■ Exercise description ■
Please find each line in the items below that contains the word "pressure" and copy those lines in full.

[Stored data entries]
□ □ □

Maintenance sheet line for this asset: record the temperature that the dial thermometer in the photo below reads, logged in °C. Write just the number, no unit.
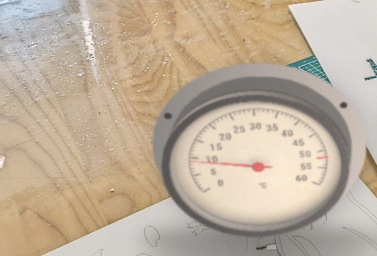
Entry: 10
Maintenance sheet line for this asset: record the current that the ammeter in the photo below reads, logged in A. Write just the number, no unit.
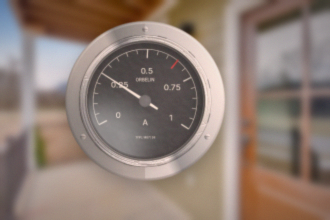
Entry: 0.25
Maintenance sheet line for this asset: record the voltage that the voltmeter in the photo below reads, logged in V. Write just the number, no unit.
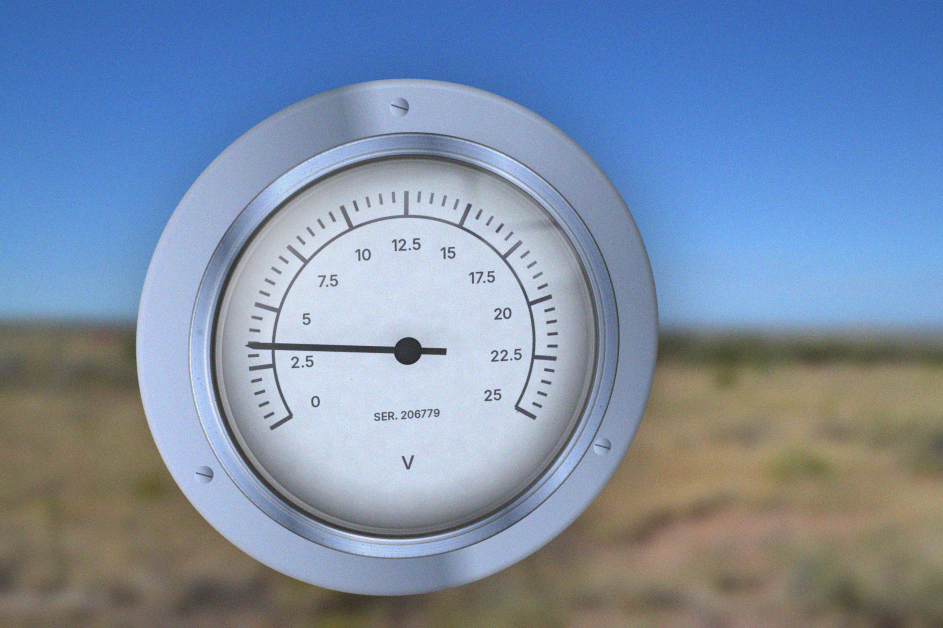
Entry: 3.5
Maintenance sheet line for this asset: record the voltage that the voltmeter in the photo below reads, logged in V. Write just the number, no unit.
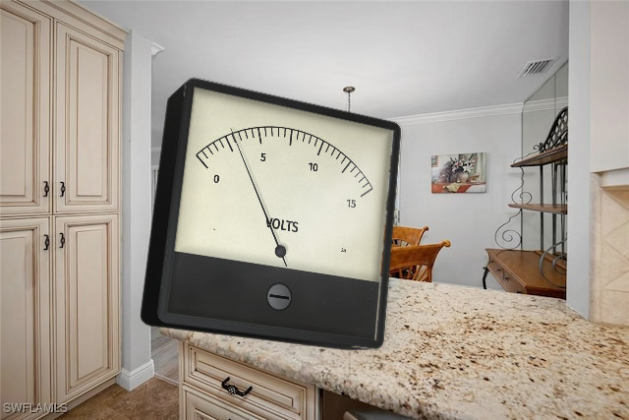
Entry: 3
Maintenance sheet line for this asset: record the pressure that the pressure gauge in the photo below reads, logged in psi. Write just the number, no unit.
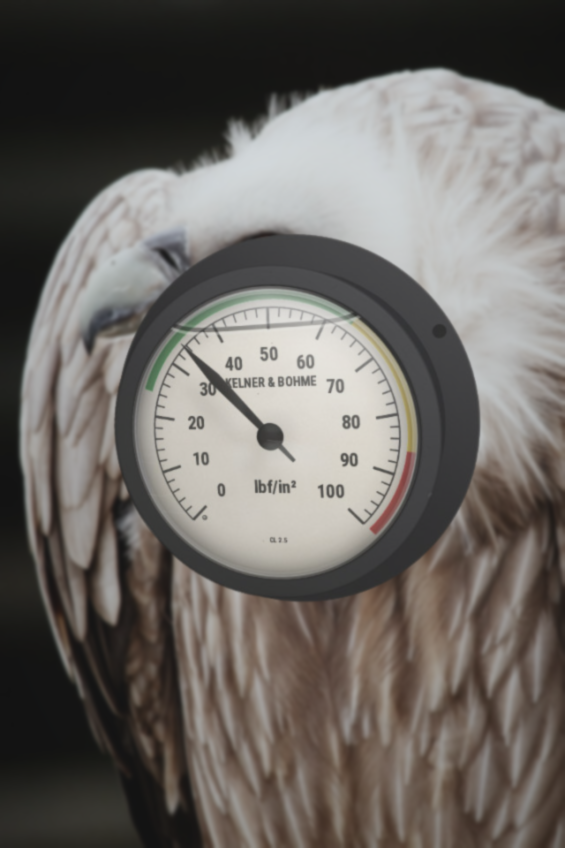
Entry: 34
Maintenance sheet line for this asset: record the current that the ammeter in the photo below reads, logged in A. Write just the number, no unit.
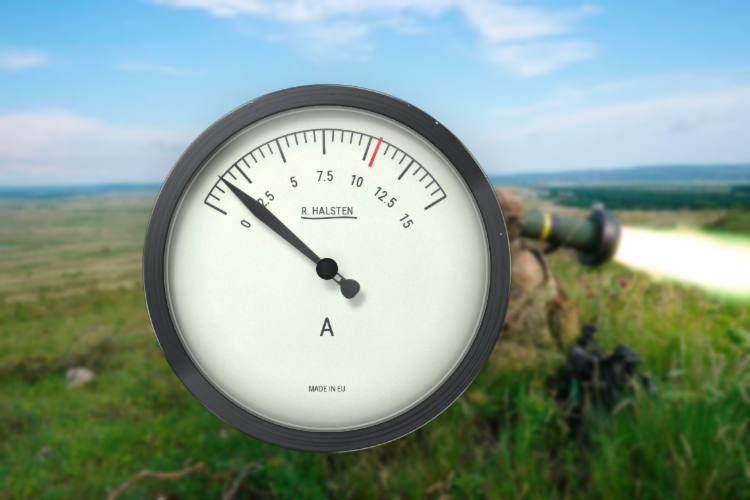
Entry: 1.5
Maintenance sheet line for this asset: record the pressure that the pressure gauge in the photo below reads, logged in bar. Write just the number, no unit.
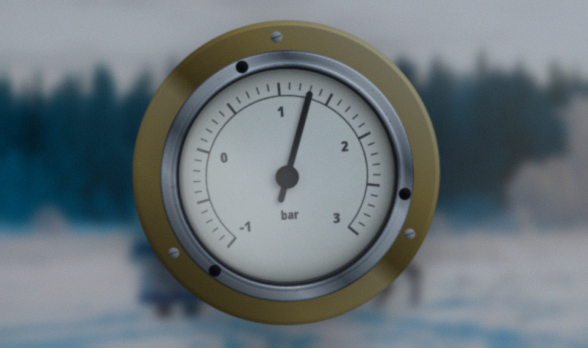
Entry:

□ □ □

■ Task output ■
Maintenance sheet line for this asset: record the pressure that the pressure gauge in the photo below reads, logged in psi. Write just the number, no unit.
Maintenance sheet line for this asset: record the pressure that the pressure gauge in the photo below reads, logged in bar. Write just the number, no unit.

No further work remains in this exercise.